The case presented by federal prosecutors, at its core, involved a doctor who “profited by prescribing addictive pain killers and other controlled substances to persons whom he believed were drug addicts, and thus that defendant acted without a lawful medical purpose,” according to a court document that outlines the government’s case.
Sun, who operated medical clinics in San Gabriel and East Los Angeles, issued more than 24,000 prescriptions for controlled substances and Sun generated well over $1 million in cash proceeds from 2009 through 2012, the evidence at trial showed.
Law enforcement authorities conducted a series of undercover operations at Sun’s clinic. During each operation, Sun failed to conduct any physical examination and he sold prescriptions for $150 in cash – even when he believed he was writing prescriptions for drug addicts.
The jury heard recordings of the undercover operations in which Sun told his “patients” what symptoms they should feel in an effort to justify prescriptions for potent painkillers.

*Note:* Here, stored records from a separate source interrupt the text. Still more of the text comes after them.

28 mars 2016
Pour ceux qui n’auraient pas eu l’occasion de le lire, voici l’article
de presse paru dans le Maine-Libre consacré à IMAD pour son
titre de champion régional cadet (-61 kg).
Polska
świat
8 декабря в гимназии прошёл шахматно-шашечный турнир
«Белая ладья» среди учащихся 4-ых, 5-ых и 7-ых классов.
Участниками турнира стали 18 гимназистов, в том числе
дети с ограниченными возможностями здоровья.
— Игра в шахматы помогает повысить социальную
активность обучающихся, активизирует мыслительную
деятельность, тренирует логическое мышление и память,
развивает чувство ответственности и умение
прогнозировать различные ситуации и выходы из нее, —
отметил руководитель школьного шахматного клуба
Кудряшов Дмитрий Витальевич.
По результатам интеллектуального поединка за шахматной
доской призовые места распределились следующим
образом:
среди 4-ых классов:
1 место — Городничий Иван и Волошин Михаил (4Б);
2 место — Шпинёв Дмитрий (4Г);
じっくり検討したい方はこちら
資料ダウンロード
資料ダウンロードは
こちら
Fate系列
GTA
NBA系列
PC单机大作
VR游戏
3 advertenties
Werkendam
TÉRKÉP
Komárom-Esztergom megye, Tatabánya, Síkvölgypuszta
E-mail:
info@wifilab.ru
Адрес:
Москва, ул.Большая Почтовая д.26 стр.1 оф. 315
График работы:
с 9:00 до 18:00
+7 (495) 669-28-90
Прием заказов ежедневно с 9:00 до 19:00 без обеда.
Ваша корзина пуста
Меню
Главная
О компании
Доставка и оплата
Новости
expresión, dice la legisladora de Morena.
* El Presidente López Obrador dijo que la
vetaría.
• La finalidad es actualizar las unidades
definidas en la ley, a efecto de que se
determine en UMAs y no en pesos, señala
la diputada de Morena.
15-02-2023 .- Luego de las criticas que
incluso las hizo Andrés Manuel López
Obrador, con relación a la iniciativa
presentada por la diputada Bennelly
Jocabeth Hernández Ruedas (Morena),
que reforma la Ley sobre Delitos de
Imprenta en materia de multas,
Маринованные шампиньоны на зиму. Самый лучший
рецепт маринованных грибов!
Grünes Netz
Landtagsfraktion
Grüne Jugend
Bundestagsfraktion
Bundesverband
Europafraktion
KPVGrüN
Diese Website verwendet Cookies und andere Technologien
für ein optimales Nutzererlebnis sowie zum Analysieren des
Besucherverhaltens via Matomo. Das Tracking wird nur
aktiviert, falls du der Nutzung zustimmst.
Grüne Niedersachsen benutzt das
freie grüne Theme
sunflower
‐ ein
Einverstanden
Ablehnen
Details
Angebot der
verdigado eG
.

During one interaction, Sun offered to write a prescription for maximum strength Vicodin and told the “patient” that “you got to tell me if there’s any pain anywhere.” The “patient” asked, “What’s a legitimate one? What’s a good one?” Sun suggested “back pain,” and the “patient” responded, “There you go. Sounds good to me.”
The evidence also included Medical Board disciplinary filings against Sun showing that he was subject to a separate undercover investigation in 2004, during which he prescribed Vicodin to patients even though they said they didn’t feel pain. The Medical Board placed Sun’s license on probation, which included a requirement that Sun document and report all of his prescriptions for Vicodin and other controlled drugs. As shown at trial, Sun falsified the records that he submitted to the Medical Board by reporting diagnoses that were never mentioned during his meetings with patients.
Judge Real also scheduled an August 25 hearing, at which time the court will consider if Sun will be ordered to forfeit nearly $350,000 in drug proceeds that were previously seized by the government.
The investigation into Sun was conducted by the Drug Enforcement Administration, IRS – Criminal Investigation, the California Medical Board, the California Department of Health Care Services and the Monterey Park Police Department.